Correlation Between Ethereum and Real Estate
Can any of the company-specific risk be diversified away by investing in both Ethereum and Real Estate at the same time? Although using a correlation coefficient on its own may not help to predict future stock returns, this module helps to understand the diversifiable risk of combining Ethereum and Real Estate into the same portfolio, which is an essential part of the fundamental portfolio management process.
By analyzing existing cross correlation between Ethereum and Real Estate Fund, you can compare the effects of market volatilities on Ethereum and Real Estate and check how they will diversify away market risk if combined in the same portfolio for a given time horizon. You can also utilize pair trading strategies of matching a long position in Ethereum with a short position of Real Estate. Check out your portfolio center. Please also check ongoing floating volatility patterns of Ethereum and Real Estate.
Diversification Opportunities for Ethereum and Real Estate
-0.14 | Correlation Coefficient |
Good diversification
The 3 months correlation between Ethereum and Real is -0.14. Overlapping area represents the amount of risk that can be diversified away by holding Ethereum and Real Estate Fund in the same portfolio, assuming nothing else is changed. The correlation between historical prices or returns on Real Estate Fund and Ethereum is a relative statistical measure of the degree to which these equity instruments tend to move together. The correlation coefficient measures the extent to which returns on Ethereum are associated (or correlated) with Real Estate. Values of the correlation coefficient range from -1 to +1, where. The correlation of zero (0) is possible when the price movement of Real Estate Fund has no effect on the direction of Ethereum i.e., Ethereum and Real Estate go up and down completely randomly.
Pair Corralation between Ethereum and Real Estate
Assuming the 90 days trading horizon Ethereum is expected to generate 3.14 times more return on investment than Real Estate. However, Ethereum is 3.14 times more volatile than Real Estate Fund. It trades about -0.06 of its potential returns per unit of risk. Real Estate Fund is currently generating about -0.27 per unit of risk. If you would invest 363,062 in Ethereum on October 10, 2024 and sell it today you would lose (21,822) from holding Ethereum or give up 6.01% of portfolio value over 90 days.

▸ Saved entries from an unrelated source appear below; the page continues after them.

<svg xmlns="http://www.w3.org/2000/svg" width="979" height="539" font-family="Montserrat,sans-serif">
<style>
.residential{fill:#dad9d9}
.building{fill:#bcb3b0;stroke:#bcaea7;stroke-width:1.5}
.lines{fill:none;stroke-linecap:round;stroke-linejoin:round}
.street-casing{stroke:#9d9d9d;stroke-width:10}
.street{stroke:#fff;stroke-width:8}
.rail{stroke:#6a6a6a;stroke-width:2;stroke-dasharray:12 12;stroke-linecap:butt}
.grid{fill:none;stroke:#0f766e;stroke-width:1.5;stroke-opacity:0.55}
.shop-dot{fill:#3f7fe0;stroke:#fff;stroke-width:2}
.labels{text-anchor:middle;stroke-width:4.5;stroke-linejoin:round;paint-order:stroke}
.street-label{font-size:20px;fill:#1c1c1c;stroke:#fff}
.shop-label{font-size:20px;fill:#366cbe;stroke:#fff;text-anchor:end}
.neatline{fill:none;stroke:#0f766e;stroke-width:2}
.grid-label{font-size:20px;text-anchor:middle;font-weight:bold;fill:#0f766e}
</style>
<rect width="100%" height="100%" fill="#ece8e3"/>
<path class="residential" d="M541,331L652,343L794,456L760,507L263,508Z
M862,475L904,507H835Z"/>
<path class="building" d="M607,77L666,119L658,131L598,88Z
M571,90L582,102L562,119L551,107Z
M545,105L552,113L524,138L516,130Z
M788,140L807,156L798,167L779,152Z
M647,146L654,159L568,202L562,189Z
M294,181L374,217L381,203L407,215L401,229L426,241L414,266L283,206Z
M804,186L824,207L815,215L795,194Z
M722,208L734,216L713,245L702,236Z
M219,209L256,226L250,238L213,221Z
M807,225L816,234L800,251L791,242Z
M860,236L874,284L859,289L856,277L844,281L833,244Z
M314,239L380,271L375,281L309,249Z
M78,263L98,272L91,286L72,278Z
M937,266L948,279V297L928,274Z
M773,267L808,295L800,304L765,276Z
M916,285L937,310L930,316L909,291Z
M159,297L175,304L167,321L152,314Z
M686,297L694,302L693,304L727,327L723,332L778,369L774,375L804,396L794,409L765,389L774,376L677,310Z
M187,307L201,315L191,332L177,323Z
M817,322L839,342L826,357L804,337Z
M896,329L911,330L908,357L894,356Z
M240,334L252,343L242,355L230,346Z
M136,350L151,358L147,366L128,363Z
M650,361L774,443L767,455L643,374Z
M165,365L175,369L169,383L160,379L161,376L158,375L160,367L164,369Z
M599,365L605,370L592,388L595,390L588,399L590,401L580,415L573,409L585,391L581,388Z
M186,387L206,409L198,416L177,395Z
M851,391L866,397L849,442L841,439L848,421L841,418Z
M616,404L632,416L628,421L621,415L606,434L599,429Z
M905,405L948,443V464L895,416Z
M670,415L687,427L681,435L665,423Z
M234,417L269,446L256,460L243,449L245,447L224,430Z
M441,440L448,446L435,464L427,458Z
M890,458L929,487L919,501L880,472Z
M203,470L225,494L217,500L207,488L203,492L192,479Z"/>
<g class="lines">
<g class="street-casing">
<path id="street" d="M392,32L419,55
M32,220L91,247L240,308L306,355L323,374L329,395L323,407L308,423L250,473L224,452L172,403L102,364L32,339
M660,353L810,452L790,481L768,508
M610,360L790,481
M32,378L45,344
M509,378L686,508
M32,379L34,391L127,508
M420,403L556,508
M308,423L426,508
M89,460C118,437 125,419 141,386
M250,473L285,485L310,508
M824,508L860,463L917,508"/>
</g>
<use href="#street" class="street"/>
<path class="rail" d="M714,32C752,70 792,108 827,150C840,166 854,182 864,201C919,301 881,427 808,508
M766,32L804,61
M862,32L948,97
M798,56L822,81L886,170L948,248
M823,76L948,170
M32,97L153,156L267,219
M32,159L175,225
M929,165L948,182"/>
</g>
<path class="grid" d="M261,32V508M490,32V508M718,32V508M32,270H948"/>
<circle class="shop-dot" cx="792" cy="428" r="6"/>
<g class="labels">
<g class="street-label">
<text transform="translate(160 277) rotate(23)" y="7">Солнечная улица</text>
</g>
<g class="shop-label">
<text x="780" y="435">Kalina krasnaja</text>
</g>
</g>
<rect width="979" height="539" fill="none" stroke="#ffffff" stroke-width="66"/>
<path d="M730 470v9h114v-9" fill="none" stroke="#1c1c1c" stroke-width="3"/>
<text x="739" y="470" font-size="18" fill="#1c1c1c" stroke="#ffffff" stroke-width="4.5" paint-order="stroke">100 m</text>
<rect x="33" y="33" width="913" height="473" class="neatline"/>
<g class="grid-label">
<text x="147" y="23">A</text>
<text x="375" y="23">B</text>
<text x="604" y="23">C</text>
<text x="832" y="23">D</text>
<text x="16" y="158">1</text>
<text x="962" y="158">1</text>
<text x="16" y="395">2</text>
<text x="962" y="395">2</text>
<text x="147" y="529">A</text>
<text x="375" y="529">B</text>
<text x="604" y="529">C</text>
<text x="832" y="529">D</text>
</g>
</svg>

Time Period | 3 Months [change] |
Direction | Moves Against |
Strength | Insignificant |
Accuracy | 95.45% |
Values | Daily Returns |
Ethereum vs. Real Estate Fund
Performance |
Timeline |
Ethereum |
Real Estate Fund |
Ethereum and Real Estate Volatility Contrast
Predicted Return Density |
Returns |
Pair Trading with Ethereum and Real Estate
The main advantage of trading using opposite Ethereum and Real Estate positions is that it hedges away some unsystematic risk. Because of two separate transactions, even if Ethereum position performs unexpectedly, Real Estate can make up some of the losses. Pair trading also minimizes risk from directional movements in the market. For example, if an entire industry or sector drops because of unexpected headlines, the short position in Real Estate will offset losses from the drop in Real Estate's long position.The idea behind Ethereum and Real Estate Fund pairs trading is to make the combined position market-neutral, meaning the overall market's direction will not affect its win or loss (or potential downside or upside). This can be achieved by designing a pairs trade with two highly correlated stocks or equities that operate in a similar space or sector, making it possible to obtain profits through simple and relatively low-risk investment.Real Estate vs. Ab Small Cap | Real Estate vs. Hunter Small Cap | Real Estate vs. Tax Managed Mid Small | Real Estate vs. Kinetics Small Cap |
Check out your portfolio center.Note that this page's information should be used as a complementary analysis to find the right mix of equity instruments to add to your existing portfolios or create a brand new portfolio. You can also try the Money Flow Index module to determine momentum by analyzing Money Flow Index and other technical indicators.